Black Squirrel Recap

I did it: I beat my previous best Black Squirrel time by 4 minutes and 45 seconds, finishing in 2:18:39, 87th out of 302 finishers. This time put me at 4th in my age group (50-59 men). I wasn't really close to the podium. Paul Nielsen, in 3rd place, finished 13 minutes ahead of me and 48th overall. Am I satisfied? Very!

https://live.staticflickr.com/65535/48695711123_8cb908e117_b.jpg

The black Abert's Squirrel is very shy, but I got a couple to pose with me. Photo by Ed Delosh, who was first in my age group.

There are four parts to the Black Squirrel course: a one mile preamble on a dirt road, a 4.5 mile climb on mostly single track and some fire road, a 3 mile single track descent, and 4.6 miles of rolling valley single track. I did the first mile in 8 and a half minutes, the climb and descent in one hour and 22 minutes, and the valley trails in 47 minutes. I feel good about how I did on the first 3 parts.

I struggled on the valley trail. It was hot and humid and my pace crashed whenever the trail tilted upwards even the slightest. I hiked some of it. As in 2015, I was passed by at least a dozen runners. I would love to figure out how to run the valley trails at faster than 9 minutes per mile, which would shave 5+ minutes off my time for next year.

I've been recording my runs on a Garmin Forerunner 35 since the beginning of the year. The data says that I ran the up and down parts of the race 5 minutes and 30 seconds faster than on a July 21 training run. Did I go too hard and leave nothing for the finish? The data says that I ran the final 2.2 miles ("Lory - East Valley Trail" segment on Strava) 40 seconds slower than on July 21. Let's say I lost another minute on the 2.5 miles between that segment and the end of the descent. That would be 1:40 lost on the flat, but 5:30 gained on the mountain. I think I made the right choice for this race. I haven't been running fast enough on that kind of rolling, slightly downhill, terrain to make up for time that I could have conceded on the climb or descent. For next year, I think I must to do a few more summer speed workouts and build more muscle if I'm going to improve on this year's result. Cooler weather would help, too. Roughly half of top finishers were 4-5 minutes slower than last year, and I heard other people acknowledge feeling the heat toward the finish.

The first male finisher was Nathan Austin in 1:38:30 and the first woman to finish was Rachael Rudel in 1:42:35 (8th overall). That's a new course record for women. All the results can be found at the event's web site: http://gnarrunners.com/black-squirrel-half/.

See you all next year!

Black squirrel training recap

The 2019 edition of the Black Squirrel Half is five days away. In 2015 I finished in 2:23:24. In 2018, 2:26:04. I'm aiming for a personal best in 2019 and am optimistic about it because I'm a better runner than in 2015 and in better shape. I'm lighter, I'm stronger.
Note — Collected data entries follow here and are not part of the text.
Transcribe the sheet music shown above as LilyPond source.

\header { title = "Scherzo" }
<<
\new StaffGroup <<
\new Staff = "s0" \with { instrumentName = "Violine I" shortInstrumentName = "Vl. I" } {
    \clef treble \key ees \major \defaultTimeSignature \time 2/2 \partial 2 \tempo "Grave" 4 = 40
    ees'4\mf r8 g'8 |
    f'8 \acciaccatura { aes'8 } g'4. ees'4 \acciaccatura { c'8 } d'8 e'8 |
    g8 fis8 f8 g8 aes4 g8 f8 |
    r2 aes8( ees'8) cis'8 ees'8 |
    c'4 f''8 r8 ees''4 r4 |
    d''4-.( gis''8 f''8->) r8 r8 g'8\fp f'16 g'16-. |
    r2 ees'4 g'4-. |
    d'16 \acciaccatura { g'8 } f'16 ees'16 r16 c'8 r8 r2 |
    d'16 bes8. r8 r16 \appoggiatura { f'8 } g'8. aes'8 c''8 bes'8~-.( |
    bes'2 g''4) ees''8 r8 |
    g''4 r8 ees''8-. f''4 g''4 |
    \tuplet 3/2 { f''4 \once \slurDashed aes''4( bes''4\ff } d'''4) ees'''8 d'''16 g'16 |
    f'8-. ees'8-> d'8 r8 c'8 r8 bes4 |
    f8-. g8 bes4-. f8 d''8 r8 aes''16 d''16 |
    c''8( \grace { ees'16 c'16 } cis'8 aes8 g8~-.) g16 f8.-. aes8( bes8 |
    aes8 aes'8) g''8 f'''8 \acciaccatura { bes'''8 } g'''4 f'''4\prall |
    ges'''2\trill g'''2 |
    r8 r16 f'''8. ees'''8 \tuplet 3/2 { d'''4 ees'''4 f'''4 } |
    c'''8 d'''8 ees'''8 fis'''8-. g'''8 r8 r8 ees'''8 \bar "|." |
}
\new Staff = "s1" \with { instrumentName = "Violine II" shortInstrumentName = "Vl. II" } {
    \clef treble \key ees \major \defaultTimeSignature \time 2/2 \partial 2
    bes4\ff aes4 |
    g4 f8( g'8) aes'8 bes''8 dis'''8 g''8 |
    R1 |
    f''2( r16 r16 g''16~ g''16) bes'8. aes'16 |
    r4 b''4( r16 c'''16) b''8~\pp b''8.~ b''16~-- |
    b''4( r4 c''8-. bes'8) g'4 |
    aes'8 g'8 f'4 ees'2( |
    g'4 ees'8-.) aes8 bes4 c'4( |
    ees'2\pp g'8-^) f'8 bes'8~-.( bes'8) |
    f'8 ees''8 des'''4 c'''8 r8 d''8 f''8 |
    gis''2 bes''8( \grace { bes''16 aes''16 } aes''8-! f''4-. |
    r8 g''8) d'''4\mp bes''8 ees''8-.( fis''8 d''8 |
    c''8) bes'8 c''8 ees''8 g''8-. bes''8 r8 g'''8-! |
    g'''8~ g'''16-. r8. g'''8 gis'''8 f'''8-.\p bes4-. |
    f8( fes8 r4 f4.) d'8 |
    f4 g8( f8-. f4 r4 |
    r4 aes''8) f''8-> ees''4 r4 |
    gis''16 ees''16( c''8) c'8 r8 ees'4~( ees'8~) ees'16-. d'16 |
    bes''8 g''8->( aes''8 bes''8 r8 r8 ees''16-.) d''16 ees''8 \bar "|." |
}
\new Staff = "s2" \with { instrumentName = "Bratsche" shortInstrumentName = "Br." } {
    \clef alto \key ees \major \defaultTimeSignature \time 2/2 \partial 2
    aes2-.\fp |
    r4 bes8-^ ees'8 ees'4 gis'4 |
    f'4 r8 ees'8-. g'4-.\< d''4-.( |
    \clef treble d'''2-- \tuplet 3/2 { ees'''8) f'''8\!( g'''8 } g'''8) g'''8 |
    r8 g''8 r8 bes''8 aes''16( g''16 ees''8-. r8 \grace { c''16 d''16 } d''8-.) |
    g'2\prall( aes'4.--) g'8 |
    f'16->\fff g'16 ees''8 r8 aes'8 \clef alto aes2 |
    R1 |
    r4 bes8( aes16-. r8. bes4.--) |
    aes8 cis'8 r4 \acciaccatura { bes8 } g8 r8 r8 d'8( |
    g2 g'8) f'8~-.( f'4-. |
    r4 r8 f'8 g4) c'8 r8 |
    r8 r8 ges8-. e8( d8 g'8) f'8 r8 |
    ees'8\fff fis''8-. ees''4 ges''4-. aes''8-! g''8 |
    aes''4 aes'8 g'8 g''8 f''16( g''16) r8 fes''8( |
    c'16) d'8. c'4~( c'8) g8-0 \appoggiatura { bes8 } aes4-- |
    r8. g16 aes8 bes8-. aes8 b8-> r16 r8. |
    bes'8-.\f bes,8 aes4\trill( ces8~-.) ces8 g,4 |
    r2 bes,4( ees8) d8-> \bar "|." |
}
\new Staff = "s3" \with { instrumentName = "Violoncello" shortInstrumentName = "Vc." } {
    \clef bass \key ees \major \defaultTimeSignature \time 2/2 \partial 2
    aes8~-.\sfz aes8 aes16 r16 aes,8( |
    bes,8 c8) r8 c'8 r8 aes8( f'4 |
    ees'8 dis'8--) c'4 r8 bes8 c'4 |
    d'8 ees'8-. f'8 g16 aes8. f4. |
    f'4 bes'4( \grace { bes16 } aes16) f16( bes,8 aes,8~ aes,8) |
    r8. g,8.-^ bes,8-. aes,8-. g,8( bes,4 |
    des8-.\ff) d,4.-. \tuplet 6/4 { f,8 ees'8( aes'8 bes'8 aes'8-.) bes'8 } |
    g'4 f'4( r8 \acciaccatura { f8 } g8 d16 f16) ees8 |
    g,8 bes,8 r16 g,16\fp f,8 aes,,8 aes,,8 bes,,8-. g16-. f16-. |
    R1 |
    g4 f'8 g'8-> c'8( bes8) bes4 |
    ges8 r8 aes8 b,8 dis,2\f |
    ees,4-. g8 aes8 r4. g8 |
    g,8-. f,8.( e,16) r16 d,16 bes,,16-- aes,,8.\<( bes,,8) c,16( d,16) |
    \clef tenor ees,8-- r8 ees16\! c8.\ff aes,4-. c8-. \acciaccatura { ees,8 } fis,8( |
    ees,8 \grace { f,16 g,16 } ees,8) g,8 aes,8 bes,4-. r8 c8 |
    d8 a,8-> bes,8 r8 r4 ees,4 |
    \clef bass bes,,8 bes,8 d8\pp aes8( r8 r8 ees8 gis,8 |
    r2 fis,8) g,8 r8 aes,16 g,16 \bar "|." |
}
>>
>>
I've put in some solid miles during July and August, done more workouts than I did in the past summers. Unlike last summer, where I spent multiple weeks before the race on vacation at sea level, this year I have spent two weeks hiking and running at 8000 feet and higher.
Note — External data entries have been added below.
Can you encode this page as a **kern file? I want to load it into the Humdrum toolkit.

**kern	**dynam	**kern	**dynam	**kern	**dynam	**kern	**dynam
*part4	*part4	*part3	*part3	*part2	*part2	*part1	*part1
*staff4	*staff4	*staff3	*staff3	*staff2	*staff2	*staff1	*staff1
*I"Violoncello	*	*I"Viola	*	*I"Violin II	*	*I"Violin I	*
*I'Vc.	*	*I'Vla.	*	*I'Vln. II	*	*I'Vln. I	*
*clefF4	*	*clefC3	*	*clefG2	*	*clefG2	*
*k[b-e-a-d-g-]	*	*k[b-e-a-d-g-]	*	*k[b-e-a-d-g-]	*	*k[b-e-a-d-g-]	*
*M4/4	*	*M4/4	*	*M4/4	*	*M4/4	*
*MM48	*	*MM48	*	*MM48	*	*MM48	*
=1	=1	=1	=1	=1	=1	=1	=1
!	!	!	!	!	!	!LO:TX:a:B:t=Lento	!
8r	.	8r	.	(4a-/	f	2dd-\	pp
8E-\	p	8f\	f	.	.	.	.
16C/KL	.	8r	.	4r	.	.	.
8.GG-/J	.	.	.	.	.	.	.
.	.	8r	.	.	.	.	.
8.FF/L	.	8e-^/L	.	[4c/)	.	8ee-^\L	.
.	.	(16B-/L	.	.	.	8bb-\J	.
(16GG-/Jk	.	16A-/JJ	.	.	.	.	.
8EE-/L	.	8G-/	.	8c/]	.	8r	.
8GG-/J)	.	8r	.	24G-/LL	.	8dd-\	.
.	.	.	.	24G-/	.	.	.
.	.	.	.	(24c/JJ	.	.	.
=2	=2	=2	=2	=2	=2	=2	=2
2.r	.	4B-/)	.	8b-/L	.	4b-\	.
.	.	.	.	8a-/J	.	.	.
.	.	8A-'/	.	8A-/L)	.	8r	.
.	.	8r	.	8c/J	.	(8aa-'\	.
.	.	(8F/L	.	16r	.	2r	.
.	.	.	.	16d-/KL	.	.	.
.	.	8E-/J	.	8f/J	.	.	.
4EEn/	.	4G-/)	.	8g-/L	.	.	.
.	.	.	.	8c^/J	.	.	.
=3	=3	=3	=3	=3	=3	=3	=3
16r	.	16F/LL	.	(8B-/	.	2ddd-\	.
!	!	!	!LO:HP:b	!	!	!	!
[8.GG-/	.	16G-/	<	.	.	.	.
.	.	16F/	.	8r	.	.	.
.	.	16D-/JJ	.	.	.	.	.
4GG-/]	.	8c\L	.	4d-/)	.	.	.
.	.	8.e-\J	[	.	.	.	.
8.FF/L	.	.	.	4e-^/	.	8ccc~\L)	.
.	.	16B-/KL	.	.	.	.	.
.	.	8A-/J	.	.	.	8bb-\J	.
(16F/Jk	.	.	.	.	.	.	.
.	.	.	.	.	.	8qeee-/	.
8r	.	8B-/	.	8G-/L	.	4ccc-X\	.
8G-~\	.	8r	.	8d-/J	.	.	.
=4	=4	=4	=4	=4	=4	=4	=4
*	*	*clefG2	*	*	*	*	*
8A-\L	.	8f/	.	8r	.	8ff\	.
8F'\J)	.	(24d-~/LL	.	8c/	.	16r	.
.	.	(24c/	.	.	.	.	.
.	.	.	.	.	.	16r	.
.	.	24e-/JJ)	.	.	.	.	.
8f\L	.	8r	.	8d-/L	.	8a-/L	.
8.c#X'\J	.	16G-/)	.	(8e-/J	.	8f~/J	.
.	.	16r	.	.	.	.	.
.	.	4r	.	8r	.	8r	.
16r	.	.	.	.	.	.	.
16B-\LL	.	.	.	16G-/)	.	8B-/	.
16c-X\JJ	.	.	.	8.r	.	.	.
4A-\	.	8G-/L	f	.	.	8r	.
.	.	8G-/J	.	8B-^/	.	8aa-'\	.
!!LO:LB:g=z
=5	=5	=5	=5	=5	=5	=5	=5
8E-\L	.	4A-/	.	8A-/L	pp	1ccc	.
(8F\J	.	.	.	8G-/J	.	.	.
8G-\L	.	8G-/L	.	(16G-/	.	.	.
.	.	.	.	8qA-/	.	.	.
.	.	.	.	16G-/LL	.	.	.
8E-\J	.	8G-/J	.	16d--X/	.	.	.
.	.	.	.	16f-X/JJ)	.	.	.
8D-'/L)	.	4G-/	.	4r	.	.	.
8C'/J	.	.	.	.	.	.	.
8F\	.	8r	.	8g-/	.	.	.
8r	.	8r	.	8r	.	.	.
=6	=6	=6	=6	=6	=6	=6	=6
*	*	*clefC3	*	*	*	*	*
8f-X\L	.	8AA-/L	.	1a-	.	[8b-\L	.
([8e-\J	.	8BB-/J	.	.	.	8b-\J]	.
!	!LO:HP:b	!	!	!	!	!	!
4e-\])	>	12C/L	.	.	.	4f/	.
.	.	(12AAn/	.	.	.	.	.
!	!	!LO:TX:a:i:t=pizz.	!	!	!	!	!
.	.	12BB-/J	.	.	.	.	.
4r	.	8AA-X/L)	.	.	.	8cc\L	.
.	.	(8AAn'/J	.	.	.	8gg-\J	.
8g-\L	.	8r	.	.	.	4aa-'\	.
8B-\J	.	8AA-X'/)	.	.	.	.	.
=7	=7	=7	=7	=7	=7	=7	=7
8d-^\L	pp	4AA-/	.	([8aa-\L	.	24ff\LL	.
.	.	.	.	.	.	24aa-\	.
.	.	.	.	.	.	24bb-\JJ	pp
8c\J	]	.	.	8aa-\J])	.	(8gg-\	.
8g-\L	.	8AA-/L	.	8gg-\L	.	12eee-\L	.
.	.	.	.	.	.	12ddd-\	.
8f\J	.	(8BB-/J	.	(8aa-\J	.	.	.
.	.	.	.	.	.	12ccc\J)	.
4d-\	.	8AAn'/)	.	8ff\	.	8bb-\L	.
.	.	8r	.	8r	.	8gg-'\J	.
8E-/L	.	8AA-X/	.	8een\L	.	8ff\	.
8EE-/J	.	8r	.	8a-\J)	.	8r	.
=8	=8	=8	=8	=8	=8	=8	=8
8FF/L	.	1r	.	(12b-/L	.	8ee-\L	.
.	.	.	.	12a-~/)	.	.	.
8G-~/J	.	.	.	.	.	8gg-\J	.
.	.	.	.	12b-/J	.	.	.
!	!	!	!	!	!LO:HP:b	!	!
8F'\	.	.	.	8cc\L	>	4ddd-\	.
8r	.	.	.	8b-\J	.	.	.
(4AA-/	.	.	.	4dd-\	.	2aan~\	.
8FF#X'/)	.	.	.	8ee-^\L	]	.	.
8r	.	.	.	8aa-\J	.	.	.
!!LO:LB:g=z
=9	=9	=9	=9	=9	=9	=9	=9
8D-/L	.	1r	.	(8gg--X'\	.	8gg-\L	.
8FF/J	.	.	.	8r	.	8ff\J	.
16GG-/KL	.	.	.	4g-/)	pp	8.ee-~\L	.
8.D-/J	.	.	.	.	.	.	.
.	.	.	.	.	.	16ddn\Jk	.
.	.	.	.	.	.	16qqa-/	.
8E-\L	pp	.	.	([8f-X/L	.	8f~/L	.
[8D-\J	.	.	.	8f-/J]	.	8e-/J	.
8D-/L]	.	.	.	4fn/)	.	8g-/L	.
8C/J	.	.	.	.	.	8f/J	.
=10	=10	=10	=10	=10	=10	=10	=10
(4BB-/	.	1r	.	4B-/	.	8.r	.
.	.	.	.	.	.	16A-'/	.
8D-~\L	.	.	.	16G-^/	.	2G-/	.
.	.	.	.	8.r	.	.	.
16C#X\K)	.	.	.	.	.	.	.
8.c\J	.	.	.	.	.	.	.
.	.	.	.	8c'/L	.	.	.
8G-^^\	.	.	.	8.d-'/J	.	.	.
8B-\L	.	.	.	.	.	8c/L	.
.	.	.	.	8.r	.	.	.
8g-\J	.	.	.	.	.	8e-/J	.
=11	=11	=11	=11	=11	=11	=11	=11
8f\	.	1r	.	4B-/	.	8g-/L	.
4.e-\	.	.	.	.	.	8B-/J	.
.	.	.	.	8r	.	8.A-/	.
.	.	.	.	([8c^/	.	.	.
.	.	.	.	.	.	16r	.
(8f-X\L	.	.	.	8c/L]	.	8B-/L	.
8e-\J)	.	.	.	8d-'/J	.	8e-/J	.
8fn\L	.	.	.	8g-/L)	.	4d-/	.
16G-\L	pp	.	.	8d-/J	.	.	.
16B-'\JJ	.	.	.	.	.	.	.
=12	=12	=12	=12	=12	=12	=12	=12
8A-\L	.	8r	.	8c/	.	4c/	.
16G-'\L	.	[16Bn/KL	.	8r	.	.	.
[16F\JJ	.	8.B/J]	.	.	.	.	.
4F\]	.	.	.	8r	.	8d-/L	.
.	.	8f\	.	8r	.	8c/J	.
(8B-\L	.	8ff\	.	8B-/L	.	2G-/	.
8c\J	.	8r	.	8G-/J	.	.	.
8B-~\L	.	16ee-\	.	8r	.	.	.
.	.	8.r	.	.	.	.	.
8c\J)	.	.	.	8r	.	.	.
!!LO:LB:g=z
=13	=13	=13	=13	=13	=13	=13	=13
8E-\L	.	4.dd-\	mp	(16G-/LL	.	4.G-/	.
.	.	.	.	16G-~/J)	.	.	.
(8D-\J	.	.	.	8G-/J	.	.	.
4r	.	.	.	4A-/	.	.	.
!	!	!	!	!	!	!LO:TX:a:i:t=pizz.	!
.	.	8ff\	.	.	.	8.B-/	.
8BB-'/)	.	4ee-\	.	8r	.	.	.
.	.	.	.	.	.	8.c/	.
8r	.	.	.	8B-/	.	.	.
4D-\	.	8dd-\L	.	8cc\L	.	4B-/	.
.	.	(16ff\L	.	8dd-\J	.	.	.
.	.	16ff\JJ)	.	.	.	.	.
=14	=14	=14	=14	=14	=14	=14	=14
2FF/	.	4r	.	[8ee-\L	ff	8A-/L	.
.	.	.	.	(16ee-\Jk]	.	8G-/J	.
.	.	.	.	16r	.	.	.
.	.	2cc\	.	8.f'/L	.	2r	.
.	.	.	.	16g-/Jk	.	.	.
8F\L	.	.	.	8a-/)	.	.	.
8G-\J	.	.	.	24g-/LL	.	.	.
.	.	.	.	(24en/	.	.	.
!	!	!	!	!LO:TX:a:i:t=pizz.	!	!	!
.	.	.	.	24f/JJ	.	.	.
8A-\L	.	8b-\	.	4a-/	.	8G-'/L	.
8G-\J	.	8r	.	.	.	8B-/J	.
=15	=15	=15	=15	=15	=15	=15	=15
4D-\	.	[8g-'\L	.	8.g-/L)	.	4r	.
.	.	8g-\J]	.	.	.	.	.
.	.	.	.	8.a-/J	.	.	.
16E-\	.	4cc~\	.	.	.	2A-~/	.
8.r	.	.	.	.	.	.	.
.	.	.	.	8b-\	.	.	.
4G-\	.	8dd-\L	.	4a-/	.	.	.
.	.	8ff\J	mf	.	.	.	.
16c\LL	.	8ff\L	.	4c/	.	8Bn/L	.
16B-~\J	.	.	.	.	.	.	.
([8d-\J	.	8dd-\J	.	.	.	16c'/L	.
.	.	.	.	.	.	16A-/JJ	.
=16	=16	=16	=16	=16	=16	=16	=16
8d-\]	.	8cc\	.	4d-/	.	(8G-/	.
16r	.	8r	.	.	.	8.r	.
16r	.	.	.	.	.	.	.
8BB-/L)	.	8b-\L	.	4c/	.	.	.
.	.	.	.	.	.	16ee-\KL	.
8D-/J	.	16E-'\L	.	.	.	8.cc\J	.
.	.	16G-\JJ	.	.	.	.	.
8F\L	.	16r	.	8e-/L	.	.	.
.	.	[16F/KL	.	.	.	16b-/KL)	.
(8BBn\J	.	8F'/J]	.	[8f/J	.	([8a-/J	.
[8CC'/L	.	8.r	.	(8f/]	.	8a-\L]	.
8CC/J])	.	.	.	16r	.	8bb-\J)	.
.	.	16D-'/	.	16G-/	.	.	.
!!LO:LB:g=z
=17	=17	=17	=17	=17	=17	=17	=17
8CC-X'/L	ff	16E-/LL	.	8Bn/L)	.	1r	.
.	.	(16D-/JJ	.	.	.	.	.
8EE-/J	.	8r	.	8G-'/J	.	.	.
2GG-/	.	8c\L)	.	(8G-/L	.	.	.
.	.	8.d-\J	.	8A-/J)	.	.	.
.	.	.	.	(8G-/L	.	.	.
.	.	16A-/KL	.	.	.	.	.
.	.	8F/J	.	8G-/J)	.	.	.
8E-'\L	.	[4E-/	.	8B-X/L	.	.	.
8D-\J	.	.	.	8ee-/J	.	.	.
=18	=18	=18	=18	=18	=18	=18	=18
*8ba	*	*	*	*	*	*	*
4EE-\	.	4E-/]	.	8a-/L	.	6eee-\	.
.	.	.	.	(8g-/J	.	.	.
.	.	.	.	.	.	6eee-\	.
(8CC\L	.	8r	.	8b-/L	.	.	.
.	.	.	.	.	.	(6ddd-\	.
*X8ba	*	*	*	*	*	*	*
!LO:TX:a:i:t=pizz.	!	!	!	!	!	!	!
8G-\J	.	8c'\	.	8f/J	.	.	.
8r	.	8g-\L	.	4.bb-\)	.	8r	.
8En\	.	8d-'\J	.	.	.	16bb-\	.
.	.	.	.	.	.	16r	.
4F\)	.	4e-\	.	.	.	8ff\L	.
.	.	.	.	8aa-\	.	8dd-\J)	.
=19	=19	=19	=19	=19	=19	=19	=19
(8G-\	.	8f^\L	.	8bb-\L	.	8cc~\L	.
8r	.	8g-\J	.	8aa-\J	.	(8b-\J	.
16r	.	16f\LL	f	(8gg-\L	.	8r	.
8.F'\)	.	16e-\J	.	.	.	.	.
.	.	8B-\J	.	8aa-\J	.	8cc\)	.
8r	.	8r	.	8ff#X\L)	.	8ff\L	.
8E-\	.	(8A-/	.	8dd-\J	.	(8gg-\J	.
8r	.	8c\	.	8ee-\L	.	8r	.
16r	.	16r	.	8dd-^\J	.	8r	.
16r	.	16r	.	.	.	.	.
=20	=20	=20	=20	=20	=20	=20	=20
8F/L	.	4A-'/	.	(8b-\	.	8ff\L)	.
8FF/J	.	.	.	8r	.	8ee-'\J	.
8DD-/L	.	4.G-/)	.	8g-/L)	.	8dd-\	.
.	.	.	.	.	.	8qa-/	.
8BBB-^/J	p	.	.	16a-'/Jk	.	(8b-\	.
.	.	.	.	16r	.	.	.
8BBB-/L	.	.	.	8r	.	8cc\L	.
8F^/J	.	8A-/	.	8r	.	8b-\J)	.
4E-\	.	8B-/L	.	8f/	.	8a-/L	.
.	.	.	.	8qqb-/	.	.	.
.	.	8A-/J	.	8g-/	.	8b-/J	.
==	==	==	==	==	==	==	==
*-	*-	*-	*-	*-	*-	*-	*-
Having turned 50, I'm in a new age group this year. I finished 30th in the group of 40-49 year-old men last year. The same time would have put me 8th in the 50-59 year male group. To finish in the top five this year I will probably have to finish in 2 hours and 10 minutes, 13 minutes faster than in 2015. That's a minute per mile faster, a big leap. However, I have increased my cadence, my speed on flat trails, my downhill confidence, and have been blowing up my previous best times on the climbs. If I get enough rest this week and summon enough determination on Saturday... we'll see. No matter what, I'm planning to have a good time, and enjoy hanging out with friends afterwards.